International Peace Prize Dresden Prize

11th February 2019: 10th Dresden-Prize goes to Kim Phuc Phan Thi – The Napalm Girl

Worldwide reporting on the Dresden Prize

The awarding of the “Dresden Prize” to Kim Phuc Phan Thi was reported by the media worldwide. It ranges from American Time magazines, New York Times and CBS to sky.news, the British “Guardian” and “Independent” to media in Vietnam and Italy. In Germany, the ARD Tageschau as well as ZDF today and 3Sat broadcasted articles about the award ceremony. In addition, there are articles in FAZ, Spiegel-Online and Tagesspiegel, among others.

Here is a selection of links to the media reports. »

James Nachtwey gave a laudation to Kim

James Nachtwey, probably the most famous war photographer of our time, paid tribute to prizewinner Kim Phuc with an impressive laudation. He himself received the Dresden Prize in 2012, and Nick Ut’s photograph of the “Napalm Girl” in 1972 was an important reason why he became a photographer. Because it showed him that photos can make a difference.
He said:
„If her life had become a living symbol of war, she made the decision to transform it into a living symbol of peace. She chose to let go of hatred – to understand that even though there can never be justice, she would find forgiveness in her heart and redeem tragedy with love.“

Duke of Kent presented the award sculpture

H.K.H. Duke of Kent was awarded the Dresden Prize in 2015 for his contribution to British-German reconciliation. Now he has presented the award sculpture to the winner of the 2019 prize. In his speech he mentioned the close relations between Dresden and Coventry. And he spoke about the reconstruction of the Frauenkirche, for which the British Dresden Trust – whose patron he is – donated the tower cross.
He said;

„We are all living in unsure times. Reconciliation and friendship are needed now more than ever.
Today, we are reminded of shocking image of war, the photograph of Kim Phuc Phan Thi. Her pain, her courage, forgiveness and compassion are a living symbol for us all.”

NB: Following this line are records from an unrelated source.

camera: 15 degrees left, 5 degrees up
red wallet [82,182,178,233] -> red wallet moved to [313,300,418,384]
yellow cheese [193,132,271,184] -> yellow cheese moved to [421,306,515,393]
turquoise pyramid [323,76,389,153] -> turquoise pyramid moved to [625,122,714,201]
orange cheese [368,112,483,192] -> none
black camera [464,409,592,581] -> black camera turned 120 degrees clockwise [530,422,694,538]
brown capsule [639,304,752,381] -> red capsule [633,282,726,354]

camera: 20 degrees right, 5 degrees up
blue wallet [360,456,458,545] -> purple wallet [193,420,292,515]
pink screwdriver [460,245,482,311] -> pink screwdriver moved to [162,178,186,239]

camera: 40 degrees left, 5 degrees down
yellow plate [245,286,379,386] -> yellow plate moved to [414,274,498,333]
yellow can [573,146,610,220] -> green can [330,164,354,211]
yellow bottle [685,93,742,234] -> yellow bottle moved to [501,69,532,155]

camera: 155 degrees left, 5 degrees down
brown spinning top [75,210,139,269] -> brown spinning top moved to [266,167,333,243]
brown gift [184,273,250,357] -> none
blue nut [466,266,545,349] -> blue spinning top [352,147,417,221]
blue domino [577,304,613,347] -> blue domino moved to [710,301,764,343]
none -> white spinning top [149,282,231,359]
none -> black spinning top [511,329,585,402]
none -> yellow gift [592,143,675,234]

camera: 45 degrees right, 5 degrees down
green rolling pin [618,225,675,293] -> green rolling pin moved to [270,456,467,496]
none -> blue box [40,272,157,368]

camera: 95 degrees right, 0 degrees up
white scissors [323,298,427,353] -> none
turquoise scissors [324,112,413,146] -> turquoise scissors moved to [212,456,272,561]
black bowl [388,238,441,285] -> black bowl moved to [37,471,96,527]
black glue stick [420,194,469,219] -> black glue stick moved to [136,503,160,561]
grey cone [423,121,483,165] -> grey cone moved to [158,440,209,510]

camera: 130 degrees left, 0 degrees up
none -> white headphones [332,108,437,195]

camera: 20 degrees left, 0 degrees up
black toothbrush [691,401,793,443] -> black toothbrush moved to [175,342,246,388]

John Schmitz remindes of Günter Blobel                                                                                          

The Dresden Prize would never have been possible without Nobel Prize winner Günter Blobel. He was the authoritative initiator. With his own passion he did everything for this prize. On 18 February 2018 – a few hours after the award of the 9th Dresden Prize – he died. The 10th award ceremony was dedicated to him.
John Patrick Schmitz (Photo), board member of Friends of Dresden Inc. (founded at Günter Blobel in New York 1994), Washington lawyer and long, close companion of George Bush senior,   recalled his friend Blobel in a very emotional speech. At the end he said in tears: “Günter, we thank you”. Then the 1400 guests rose in the opera to commemorate Günter Blobels.

Students tell of victims without hate                                                                                             

Under the title „You will not have my hate“ four Dresden students reported during the award ceremony in a scenic reading of victims worldwide who, like Kim Phuc, refuse to accept hatred. Just as relatives of victims of the attack on the World Trade Center do, who speak out against wars of retribution. Or a Colombian woman who lost three sons in the civil war and is now looking after arrested relatives of Farc, who was responsible for many murders.  Or the parents of a student murdered by an Afghan refugee in Freiburg, who set up a foundation in the name of their daughter that also expressly supports foreign students.

Napalm Girl inspires students from Dresden International School

Girls and boys from Dresden International School had the honor to welcome Dresden Peace Prize awardee, Kim Phúc Phan Thi, peace activist and war survivor from the iconic Napalm Girl photograph taken during the Vietnam War. Secondary school students showed her their learning environment at Dresden International School and had the chance to get one of her books signed. Afterward, she met students from grade 5 to 12 where Kim Phúc held a powerful speech and answered questions. DIS students and teachers were impressed by her personality and how she spoke about her life and experience, learning how to be “strong in the face of pain” and how faith and love helped her heal. Kim Phúc explained to the students how important forgiveness is and that everyone can forgive. She made it clear that you cannot change the past, but everyone can work together for a peaceful future.